**About this task**.
Transcribe precisely, and only, the lines beginning at the line containing "Ålekistevej 26" and ending at the final line of the material below.

========================================================================

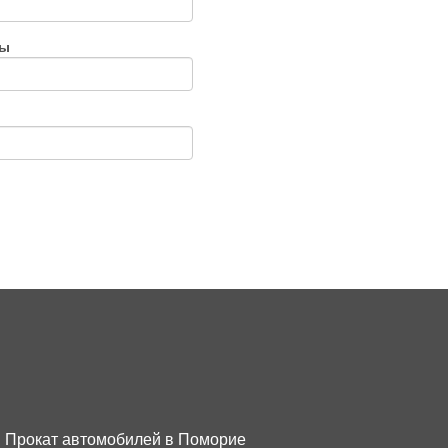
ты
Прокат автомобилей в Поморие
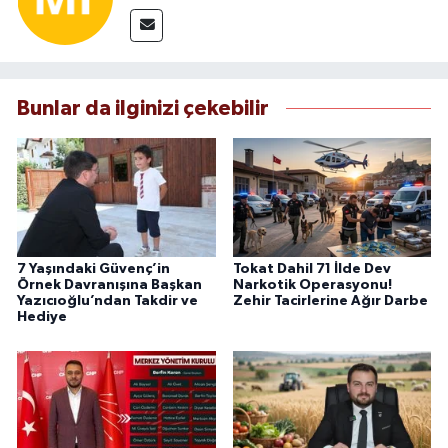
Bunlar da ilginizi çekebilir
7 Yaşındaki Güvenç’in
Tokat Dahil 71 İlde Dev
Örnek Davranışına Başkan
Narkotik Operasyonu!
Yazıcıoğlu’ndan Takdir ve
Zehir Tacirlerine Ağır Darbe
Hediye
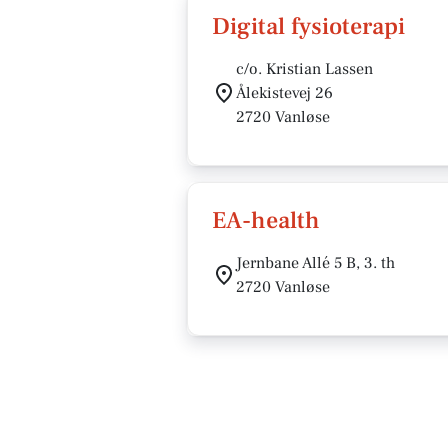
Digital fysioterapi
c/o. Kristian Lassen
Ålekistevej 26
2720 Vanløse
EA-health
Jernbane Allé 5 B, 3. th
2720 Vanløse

========================================================================

**Response**.
Ålekistevej 26
2720 Vanløse
EA-health
Jernbane Allé 5 B, 3. th
2720 Vanløse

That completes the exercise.